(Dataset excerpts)

↓

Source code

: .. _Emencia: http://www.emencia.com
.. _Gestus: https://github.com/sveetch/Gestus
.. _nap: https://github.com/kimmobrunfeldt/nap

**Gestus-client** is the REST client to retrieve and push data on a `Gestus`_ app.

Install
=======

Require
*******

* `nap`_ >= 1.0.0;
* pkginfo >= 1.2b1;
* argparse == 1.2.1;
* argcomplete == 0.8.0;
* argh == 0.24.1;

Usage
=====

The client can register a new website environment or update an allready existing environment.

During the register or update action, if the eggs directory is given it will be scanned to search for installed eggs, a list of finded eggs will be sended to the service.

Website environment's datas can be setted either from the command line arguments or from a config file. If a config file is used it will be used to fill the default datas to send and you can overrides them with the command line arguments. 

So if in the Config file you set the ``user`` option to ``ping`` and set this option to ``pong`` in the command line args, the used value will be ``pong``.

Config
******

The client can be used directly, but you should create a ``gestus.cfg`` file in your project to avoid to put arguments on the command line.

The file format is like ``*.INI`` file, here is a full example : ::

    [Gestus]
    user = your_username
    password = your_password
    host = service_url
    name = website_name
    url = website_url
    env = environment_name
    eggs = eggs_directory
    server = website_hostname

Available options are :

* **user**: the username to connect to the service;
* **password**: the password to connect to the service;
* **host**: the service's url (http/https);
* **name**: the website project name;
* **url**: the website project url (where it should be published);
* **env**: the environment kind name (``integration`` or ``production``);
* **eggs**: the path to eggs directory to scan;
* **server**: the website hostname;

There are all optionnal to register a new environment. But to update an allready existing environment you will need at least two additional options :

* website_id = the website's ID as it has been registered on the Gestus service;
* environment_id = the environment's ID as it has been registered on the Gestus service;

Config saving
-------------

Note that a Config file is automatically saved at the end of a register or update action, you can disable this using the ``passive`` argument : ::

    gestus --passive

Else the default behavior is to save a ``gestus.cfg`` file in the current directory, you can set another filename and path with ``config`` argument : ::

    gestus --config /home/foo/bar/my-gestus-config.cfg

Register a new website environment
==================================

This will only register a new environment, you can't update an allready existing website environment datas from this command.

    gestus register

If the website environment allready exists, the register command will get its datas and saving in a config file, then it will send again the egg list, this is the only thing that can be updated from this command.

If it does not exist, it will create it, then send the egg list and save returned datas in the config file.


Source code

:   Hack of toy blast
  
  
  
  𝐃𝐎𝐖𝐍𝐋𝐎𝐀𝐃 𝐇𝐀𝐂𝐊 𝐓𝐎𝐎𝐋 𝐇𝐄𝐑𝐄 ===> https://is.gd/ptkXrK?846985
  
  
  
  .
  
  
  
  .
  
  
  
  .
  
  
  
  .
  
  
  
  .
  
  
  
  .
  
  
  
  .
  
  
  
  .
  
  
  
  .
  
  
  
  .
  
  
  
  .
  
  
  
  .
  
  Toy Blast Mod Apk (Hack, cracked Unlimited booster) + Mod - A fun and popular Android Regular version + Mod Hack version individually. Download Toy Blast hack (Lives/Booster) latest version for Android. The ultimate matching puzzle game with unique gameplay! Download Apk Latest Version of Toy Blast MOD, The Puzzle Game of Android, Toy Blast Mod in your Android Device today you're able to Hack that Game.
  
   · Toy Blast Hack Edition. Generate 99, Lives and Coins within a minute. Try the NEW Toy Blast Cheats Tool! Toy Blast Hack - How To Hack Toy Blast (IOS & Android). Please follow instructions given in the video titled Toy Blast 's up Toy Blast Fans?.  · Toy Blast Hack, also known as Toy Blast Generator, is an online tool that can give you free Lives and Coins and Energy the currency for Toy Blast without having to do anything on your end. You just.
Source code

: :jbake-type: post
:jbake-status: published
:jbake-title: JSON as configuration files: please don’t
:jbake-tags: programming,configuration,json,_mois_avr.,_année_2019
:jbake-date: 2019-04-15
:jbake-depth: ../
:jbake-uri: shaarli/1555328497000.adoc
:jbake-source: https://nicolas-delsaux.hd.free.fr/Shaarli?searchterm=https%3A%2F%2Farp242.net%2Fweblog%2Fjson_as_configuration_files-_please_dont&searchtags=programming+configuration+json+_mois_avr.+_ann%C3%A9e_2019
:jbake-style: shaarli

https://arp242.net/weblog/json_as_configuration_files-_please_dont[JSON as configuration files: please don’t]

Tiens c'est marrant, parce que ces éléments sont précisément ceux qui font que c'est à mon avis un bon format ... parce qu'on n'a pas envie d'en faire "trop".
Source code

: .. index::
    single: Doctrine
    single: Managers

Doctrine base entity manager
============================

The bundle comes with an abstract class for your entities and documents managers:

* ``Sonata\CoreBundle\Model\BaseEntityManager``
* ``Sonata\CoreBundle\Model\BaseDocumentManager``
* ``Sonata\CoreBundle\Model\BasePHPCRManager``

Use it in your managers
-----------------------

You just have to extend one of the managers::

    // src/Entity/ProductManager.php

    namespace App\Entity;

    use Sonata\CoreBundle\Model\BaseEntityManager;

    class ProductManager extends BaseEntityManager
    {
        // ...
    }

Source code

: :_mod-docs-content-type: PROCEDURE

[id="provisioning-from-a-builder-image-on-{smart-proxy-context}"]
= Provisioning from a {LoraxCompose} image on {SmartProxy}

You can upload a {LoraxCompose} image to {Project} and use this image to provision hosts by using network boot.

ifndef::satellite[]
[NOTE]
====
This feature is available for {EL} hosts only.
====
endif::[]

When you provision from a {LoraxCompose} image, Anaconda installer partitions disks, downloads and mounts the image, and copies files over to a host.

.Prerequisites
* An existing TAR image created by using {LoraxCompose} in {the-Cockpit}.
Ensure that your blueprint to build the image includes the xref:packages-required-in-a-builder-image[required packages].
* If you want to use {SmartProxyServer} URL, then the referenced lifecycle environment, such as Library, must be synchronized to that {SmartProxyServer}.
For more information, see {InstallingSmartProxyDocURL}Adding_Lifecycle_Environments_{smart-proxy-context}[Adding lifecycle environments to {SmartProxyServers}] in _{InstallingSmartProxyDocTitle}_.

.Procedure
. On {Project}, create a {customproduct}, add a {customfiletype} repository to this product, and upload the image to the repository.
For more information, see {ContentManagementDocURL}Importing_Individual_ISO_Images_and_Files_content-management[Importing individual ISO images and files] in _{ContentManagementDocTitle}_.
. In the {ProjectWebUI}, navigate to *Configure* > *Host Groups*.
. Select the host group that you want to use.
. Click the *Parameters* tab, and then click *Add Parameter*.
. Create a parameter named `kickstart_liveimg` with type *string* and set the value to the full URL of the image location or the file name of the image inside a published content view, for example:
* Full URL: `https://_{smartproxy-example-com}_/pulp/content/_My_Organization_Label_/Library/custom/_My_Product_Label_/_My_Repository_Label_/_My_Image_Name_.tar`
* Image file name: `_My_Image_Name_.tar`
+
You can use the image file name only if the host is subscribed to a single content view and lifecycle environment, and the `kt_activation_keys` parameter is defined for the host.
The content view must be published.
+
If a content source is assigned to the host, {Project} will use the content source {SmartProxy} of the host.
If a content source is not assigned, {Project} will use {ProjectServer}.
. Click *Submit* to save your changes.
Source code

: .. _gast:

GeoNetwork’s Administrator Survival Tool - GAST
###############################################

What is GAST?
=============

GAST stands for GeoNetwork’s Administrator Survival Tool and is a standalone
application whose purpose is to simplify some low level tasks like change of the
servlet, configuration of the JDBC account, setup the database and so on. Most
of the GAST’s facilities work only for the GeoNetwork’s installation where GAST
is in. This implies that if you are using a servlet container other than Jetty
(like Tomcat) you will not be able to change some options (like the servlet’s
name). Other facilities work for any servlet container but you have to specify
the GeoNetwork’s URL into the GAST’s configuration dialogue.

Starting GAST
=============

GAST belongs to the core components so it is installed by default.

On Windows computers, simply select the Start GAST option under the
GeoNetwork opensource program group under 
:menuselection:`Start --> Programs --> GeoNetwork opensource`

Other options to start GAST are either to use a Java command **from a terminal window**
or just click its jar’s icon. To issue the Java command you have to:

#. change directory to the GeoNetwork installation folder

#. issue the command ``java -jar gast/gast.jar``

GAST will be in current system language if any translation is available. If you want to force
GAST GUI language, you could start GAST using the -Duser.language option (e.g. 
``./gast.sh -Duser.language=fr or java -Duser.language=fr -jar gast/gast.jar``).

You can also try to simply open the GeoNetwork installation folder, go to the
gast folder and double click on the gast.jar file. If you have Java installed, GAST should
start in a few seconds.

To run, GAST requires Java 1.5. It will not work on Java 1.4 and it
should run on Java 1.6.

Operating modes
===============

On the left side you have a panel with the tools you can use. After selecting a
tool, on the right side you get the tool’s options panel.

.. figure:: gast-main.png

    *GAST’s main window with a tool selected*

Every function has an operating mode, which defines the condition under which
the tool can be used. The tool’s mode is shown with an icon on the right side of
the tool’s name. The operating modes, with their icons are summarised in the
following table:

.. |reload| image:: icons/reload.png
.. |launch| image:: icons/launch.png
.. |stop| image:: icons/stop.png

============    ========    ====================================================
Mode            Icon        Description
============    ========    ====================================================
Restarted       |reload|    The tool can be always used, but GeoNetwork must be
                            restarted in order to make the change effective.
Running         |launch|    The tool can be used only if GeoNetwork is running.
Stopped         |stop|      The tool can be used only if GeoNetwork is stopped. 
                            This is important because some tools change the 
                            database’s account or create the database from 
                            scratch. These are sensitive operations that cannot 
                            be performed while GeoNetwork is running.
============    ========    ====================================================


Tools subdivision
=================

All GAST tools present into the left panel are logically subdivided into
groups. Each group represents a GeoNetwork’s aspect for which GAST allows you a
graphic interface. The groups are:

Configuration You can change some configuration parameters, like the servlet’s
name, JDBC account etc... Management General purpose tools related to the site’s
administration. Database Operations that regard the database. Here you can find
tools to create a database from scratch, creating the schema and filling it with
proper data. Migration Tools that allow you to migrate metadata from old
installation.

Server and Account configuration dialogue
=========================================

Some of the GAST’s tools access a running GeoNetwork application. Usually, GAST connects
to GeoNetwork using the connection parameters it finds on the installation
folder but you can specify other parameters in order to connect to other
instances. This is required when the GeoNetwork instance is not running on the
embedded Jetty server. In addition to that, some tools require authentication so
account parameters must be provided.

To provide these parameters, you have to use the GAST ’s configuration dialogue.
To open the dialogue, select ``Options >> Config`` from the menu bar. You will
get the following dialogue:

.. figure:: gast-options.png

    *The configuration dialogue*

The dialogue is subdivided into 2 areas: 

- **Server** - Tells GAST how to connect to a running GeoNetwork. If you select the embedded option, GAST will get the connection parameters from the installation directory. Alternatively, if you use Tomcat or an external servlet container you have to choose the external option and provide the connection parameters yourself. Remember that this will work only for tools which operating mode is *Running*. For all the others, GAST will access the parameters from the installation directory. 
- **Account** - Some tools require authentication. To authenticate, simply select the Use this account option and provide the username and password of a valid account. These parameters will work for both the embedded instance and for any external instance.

↑

Aim of the exercise
Please copy only these lines, exactly: the first line of the records through the line containing "The client can register", ends included.

Worked solution
Source code

: .. _Emencia: http://www.emencia.com
.. _Gestus: https://github.com/sveetch/Gestus
.. _nap: https://github.com/kimmobrunfeldt/nap

**Gestus-client** is the REST client to retrieve and push data on a `Gestus`_ app.

Install
=======

Require
*******

* `nap`_ >= 1.0.0;
* pkginfo >= 1.2b1;
* argparse == 1.2.1;
* argcomplete == 0.8.0;
* argh == 0.24.1;

Usage
=====

The client can register a new website environment or update an allready existing environment.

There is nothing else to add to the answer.